19 MAYIS:GENÇLER! UMUDUNUZU YİTİRMEYİN...
BU GÜZELİM ÜLKE SİZLERİN… Dr. Noyan UMRUK
Bilekler kan içinde, dişler kenetli, ayaklar çıplak
ve ipek bir halıya benzeyen toprak,
bu cehennem, bu cennet bizim.
Kapansın el kapıları, bir daha açılmasın,
yok edin insanın insana kulluğunu,
bu dâvet bizim....
Yaşamak bir ağaç gibi tek ve hür
ve bir orman gibi kardeşçesine,
bu hasret bizim...
Tarihimizin, bizleri ve tüm mazlum ulusları onurlandırıp, kıvançlandıran 19 Mayıs’la başlayan döneminin isimsiz genç kahramanlarını Kuvayi Milliye Destanında Koca Nazım öylesine içten bir coşku ile ve öylesine duygu yüklü anlatır ki; gözlerimizin yaşarmaması mümkün değildir.
Antep köylüklerinde ırgatken, ulusal efsane kahramanına dönüşen Karayılan’ı, kuvvacı’lara ulaklık yapan 14 yaşında fidan gibi bir gençken attan düşüp sakatlanan Adapazar’lı kambur Kerim’i anımsamamak mümkün mü?

> [Alıştırma yönergeleri]
[1] 19 Mayıs yazısına göre Adapazarlı kambur Kerim attan düşüp sakatlandığında kaç yaşındaydı?
[2] 19 Mayıs yazısında "BU GÜZELİM ÜLKE" sözlerinden "yaşarmaması mümkün değildir." sözlerine kadar her şeyi aynen geri ver.
[3] 19 Mayıs yazısına, bittiği yerden itibaren devam et.
Ardından gelen satırlar başka bir kaynaktan alınmıştır.

> [Verilen bilgiler]
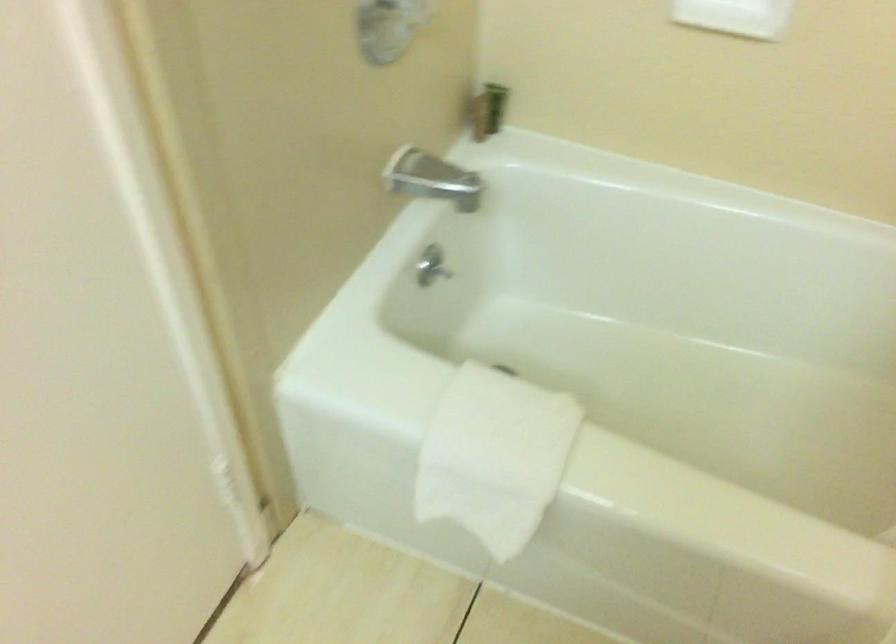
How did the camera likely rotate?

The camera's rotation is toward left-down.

> [Görev sonuçları]
[1] 14 yaşındaydı.

[2]
BU GÜZELİM ÜLKE SİZLERİN… Dr. Noyan UMRUK
Bilekler kan içinde, dişler kenetli, ayaklar çıplak
ve ipek bir halıya benzeyen toprak,
bu cehennem, bu cennet bizim.
Kapansın el kapıları, bir daha açılmasın,
yok edin insanın insana kulluğunu,
bu dâvet bizim....
Yaşamak bir ağaç gibi tek ve hür
ve bir orman gibi kardeşçesine,
bu hasret bizim...
Tarihimizin, bizleri ve tüm mazlum ulusları onurlandırıp, kıvançlandıran 19 Mayıs’la başlayan döneminin isimsiz genç kahramanlarını Kuvayi Milliye Destanında Koca Nazım öylesine içten bir coşku ile ve öylesine duygu yüklü anlatır ki; gözlerimizin yaşarmaması mümkün değildir.

[3]
Ya Anadolu’ya takasıyla silah taşırken Karadeniz’in hırçın dalgalarında yitip giden Arhavi’li İsmail, kamyonetinin patlayan lastiğine üstünde başında ne varsa doldurup,”sen Süleymaniyelisin oğlum Ahmet, sana tek başına verilmiştir üç numrolu kamyonet” diyerek görevine çırılçıplak devam eden Süleymaniyeli bitirim şoför Ahmet…
Bugün, bir başka isimsiz ve gerçek bir genç kahramanı anacağız: Tıbbiye’li Hikmet Bey. 1901 yılında Balıkesir’in Savaştepe bucağında (O zamanki adı Giresun - daha eski adı Kiresun), telgraf memuru Hakkı Bey’in oğlu Hikmet başarılı bir öğrenim sürecinden sonra, 1919 yılında İstanbul’da Askeri Tıbbiye öğrencisi olmuştur.
Mustafa Kemal " Gençlerin de görüşlerini almalıyız " diyerek Sivas’ta toplanacak olan kongreye 3 öğrencinin katılmasını ister.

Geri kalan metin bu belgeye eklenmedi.